Thursday, March 7, 2024

An analytical vision of the International Monetary Fund on the measures of the government and the Central Bank for the recovery of the Iraqi economy, 8 MARCH

 An analytical vision of the International Monetary Fund on the measures of the government and the Central Bank for the recovery of the Iraqi economy

In light of the assessment of the experts of the International Monetary Fund mission of the measures taken by the government and the Central Bank, which contributed to maintaining the transition of the Iraqi economy from a state of fragility to a gradual recovery during the second half of 2023, it turned out that “growth in the non-oil sector increased strongly in 2023 by 6%, of GDP with inflation declined to 4% after it was 7.5% at the beginning of the year.

This comes due to the measures of the Central Bank to control the general level of prices and reduce inflation, which is the most prominent task of monetary policy achieved, which is the lowest inflation rates achieved for 2023 in regional and Arab countries, and achieved because of the efforts made in regulating foreign trade financing and cooperating with the government in securing basic foodstuffs and providing ration card materials at subsidized prices.

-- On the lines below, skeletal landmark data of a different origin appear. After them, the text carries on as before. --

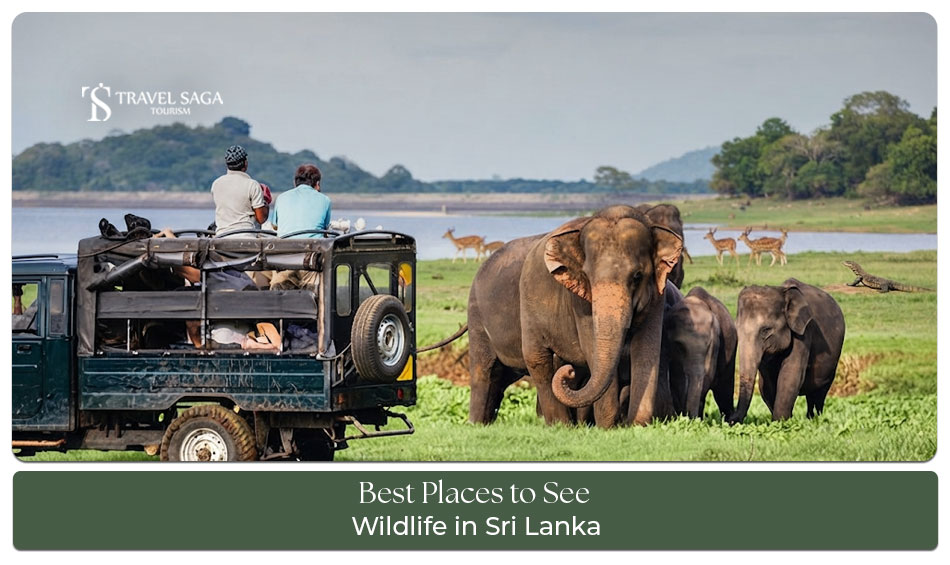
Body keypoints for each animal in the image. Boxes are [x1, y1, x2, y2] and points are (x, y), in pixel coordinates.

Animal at [728, 278, 845, 423]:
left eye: (766, 330)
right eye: (736, 329)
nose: (730, 419)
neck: (781, 291)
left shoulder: (804, 332)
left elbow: (790, 374)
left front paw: (781, 422)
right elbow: (766, 384)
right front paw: (780, 422)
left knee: (818, 394)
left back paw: (815, 419)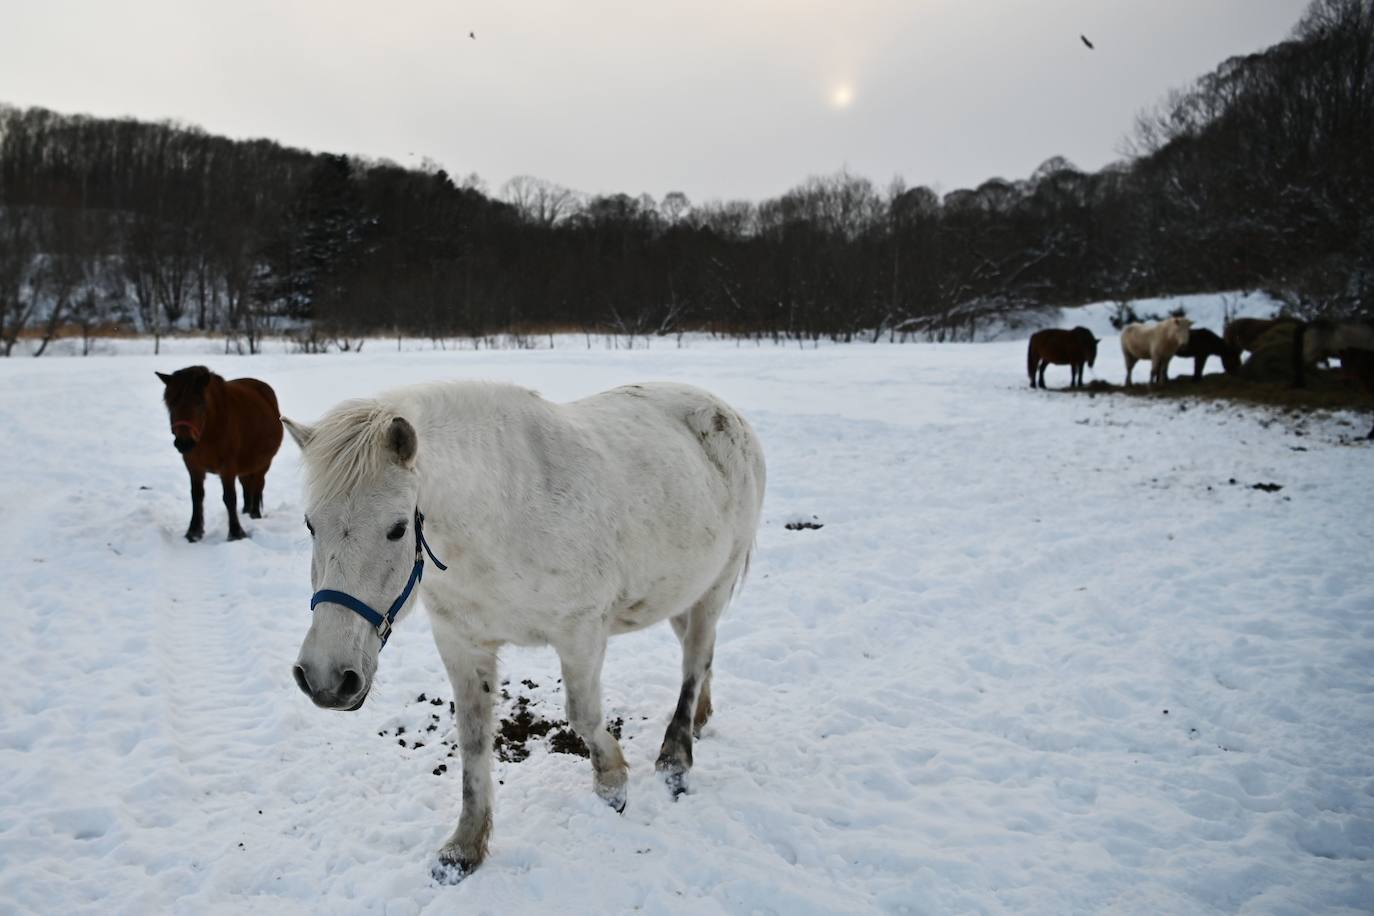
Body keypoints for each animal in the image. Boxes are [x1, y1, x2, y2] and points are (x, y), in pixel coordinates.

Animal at [157, 362, 283, 541]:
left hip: (263, 463)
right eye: (171, 404)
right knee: (247, 485)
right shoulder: (193, 466)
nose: (184, 443)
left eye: (200, 404)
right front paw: (193, 532)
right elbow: (197, 496)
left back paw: (254, 514)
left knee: (258, 485)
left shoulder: (227, 467)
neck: (210, 430)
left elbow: (229, 497)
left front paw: (236, 533)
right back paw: (245, 512)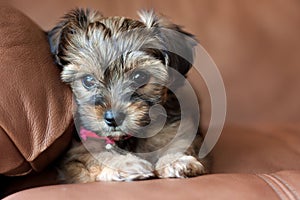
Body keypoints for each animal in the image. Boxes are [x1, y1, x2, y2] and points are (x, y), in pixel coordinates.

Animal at [48, 8, 209, 184]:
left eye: (139, 77)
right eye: (88, 80)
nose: (113, 118)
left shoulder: (178, 128)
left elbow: (180, 141)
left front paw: (176, 160)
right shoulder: (74, 155)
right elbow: (97, 156)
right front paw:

The occurrence of these developments, the stability of the foreign exchange market, the safety and transparency of 95% of the external remittances of traders and importers through the electronic platform and at the official price are attributed to the opening of direct dealings with 30 foreign and Arab correspondent banks and the opening of dealing in local currencies of countries with which Iraq has an important trade exchange such as China, Turkey, the UAE and India .

After some interruptions following the implementation of new anti-money laundering and counter-terrorist financing controls on cross-border payments in November 2022, improved compliance with the new system, and the Central Bank of Iraq’s initiatives to reduce transaction processing times led to a recovery in trade finance in the second half of 2023.

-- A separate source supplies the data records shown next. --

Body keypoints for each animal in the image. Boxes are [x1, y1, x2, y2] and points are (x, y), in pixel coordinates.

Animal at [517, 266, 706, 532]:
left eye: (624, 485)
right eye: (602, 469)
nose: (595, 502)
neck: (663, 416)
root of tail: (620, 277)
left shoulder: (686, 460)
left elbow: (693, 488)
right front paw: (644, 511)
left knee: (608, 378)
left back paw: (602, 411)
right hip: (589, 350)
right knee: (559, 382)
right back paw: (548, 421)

The IMF welcomed “the initial steps taken towards establishing the Single Treasury Account (TSA), which is a critical tool for improving liquidity management.” Reference should be made here to “the efforts made by the central bank aimed at eliminating the surplus liquidity. The central bank increased interest rate on monetary policy instruments, raised mandatory reserve requirements, and began issuing 14-day Treasury bills last summer.

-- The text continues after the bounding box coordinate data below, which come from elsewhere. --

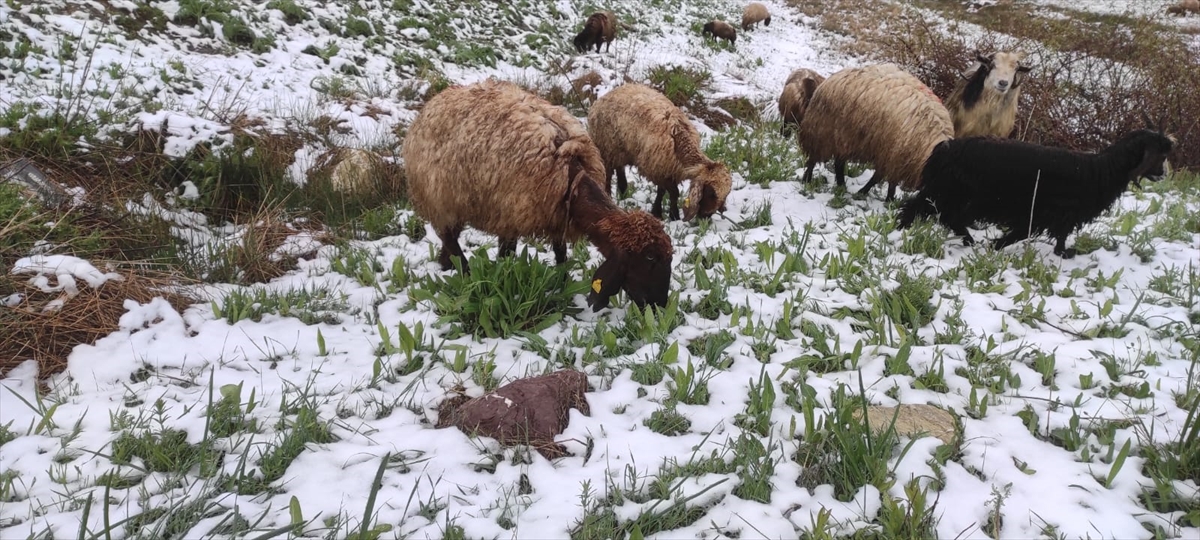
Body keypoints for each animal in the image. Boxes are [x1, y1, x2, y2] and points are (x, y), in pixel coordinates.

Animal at [403, 78, 681, 309]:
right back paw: (465, 274)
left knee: (449, 237)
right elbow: (507, 257)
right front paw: (501, 282)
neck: (569, 176)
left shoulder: (556, 215)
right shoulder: (510, 216)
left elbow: (560, 254)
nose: (659, 305)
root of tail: (434, 101)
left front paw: (563, 281)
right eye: (649, 259)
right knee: (451, 240)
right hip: (439, 199)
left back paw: (445, 264)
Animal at [588, 82, 734, 222]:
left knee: (619, 168)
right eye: (711, 193)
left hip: (621, 149)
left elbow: (661, 192)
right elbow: (674, 193)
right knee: (608, 173)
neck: (678, 140)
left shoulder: (664, 169)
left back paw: (623, 191)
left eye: (725, 195)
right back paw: (608, 195)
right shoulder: (657, 169)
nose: (706, 217)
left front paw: (657, 212)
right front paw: (673, 216)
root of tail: (607, 94)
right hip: (606, 146)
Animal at [796, 61, 955, 200]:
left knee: (838, 163)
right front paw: (885, 199)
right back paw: (807, 180)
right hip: (823, 131)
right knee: (815, 158)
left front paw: (877, 196)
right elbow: (885, 180)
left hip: (844, 136)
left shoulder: (891, 155)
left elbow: (881, 178)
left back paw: (841, 185)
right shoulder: (893, 154)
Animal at [897, 123, 1176, 258]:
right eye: (1160, 155)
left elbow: (1058, 235)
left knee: (942, 215)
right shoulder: (1041, 211)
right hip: (954, 192)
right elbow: (1024, 232)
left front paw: (1062, 252)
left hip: (951, 192)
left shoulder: (1059, 215)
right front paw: (998, 245)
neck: (1101, 170)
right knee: (925, 210)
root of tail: (946, 148)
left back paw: (965, 239)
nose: (1163, 174)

Therefore, the Fund called for supporting the existing efforts by the Central Bank by unifying untapped government deposits in the unified treasury account, refraining from fiscal policy in pro-cyclical trends, reducing dependence on monetary financing, improving public debt management, and from the insight of the International Monetary Fund confirms that the steps taken by the government and the central bank to accelerate the digital transformation of the economy, reduce dependence on money and enhance financial inclusion, which supports trends to launch a financial inclusion strategy.

Official statistics indicate that 558 government agencies published electronic payment tools in 2023, compared to 12 government agencies in 2022, and the number of cards to localize employees’ salaries reached 8653,000 cards, the number of cards issued is 17822310 cards, and the value of using electronic payment tools in 2023 amounted to about 12 million dollars through 32842 movements.